Modern Housing and Dynamic Programs Energize Campus

students in KC residence hall; students at concert; students traverse a bustling walkway

State-of-the-art residence halls, must-see concerts and popular traditions create a vibrant atmosphere for students.

With almost 4,300 Mavericks living on campus, UT Arlington has become a first-choice university for students seeking a traditional college experience.

UT Arlington's reputation as a commuter campus has gone the way of 50-cents-a-gallon gasoline.

Where once most students drove to class and then drove home, now almost 20 percent live on campus, many in the University's pristine new residence halls and apartment complexes.

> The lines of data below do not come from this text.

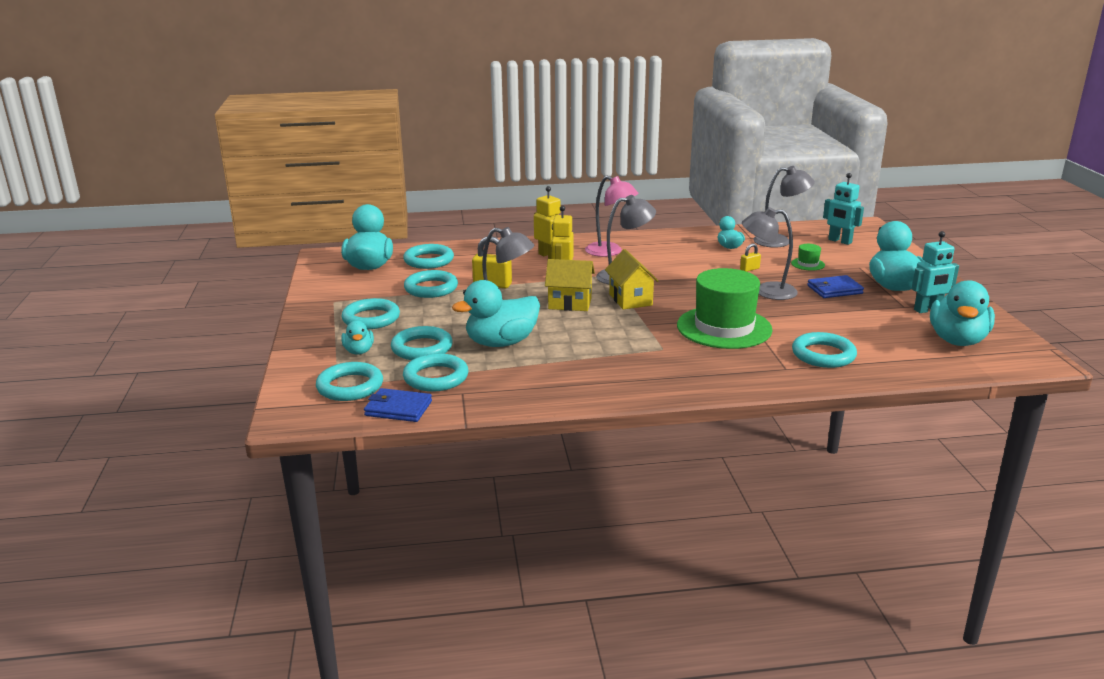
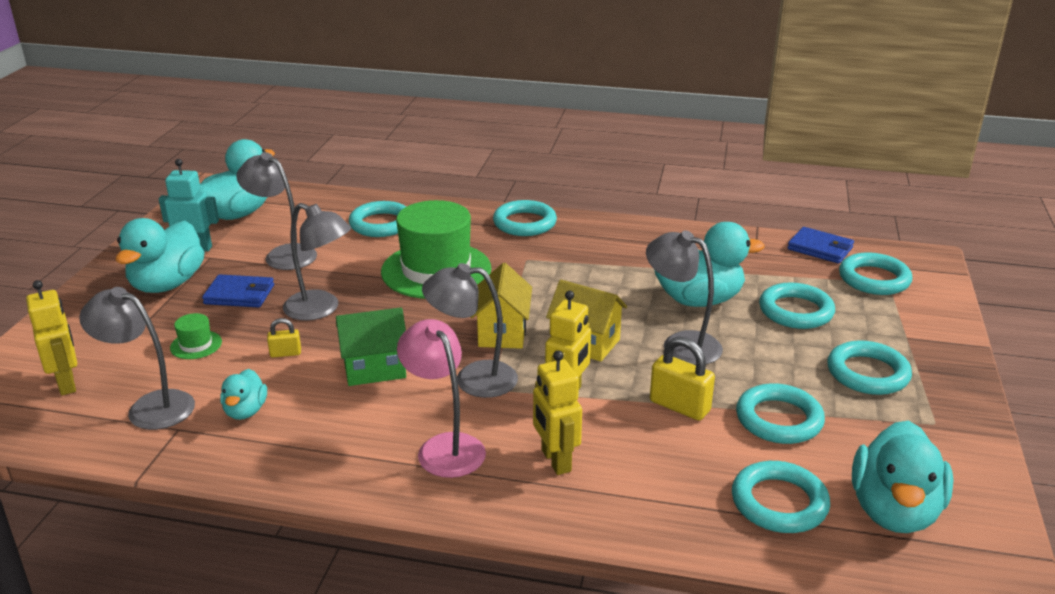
camera: 160 degrees left, 5 degrees up
(359, 351) = (874, 322): turquoise duck -> none
(436, 377) = (781, 272): turquoise ring -> turquoise ring (524, 223)
(687, 271) = (374, 369): none -> green house
(839, 241) = (67, 383): turquoise robot -> yellow robot
(856, 317) = (283, 254): none -> grey lamp

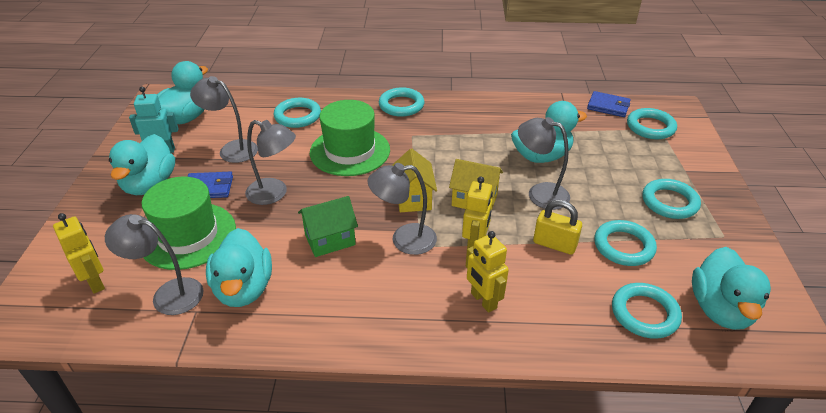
camera: 10 degrees left, 10 degrees up
(196, 345) = (188, 235): green hat -> green hat, size x2.47
(245, 411) = (244, 289): turquoise duck -> turquoise duck, size x1.89
(285, 353) = (259, 234): yellow padlock -> none
(444, 447) = (401, 300): pink lamp -> none
(796, 311) = (608, 158): turquoise ring -> none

The transformation from drive-in to live-in is by design, says John Hall, vice president for administration and campus operations. And it started in the late 1990s when much of the feedback from parents and prospective students during recruitment efforts included requests for more traditional housing options.

But with the many amenities that students desire today, Hall said, such as private bedrooms and Internet connectivity.

To meet that need, the 600-bed Arlington Hall opened on the campus' east side in 2000. It was UT Arlington's first new residence hall in more than 30 years and the first to require its occupants to have a meal plan.

Following that, Arbor Oaks Apartments opened in 2001, the first University-owned apartment community constructed in almost 20 years. Three more communities—Timber Brook and Meadow Run I and II—have followed since 2003.

Another 400-bed residence hall, Kalpana Chawla Hall, welcomed residents in 2004. It's the first to employ living-learning communities, which essentially means that roommates are placed together—not randomly—but because they share a common major or academic interest.

Of course, the blitz of on-campus residents needs more than just places to study and sleep. UT Arlington's library is now open 'round-the-clock, new campus eateries abound, and the Division of Student Affairs has scheduled more events for nights and weekends. As junior Dwight Gentry puts it, There's never a dull moment.

Perhaps, Hall says, the best is yet to come.

Going forward, we see the need to redevelop the campus edge with mixed-used developments, retail, restaurants and residential units to further enhance this residential core, he said. This will create a stronger sense of place, as outlined in the University's Campus Master Plan.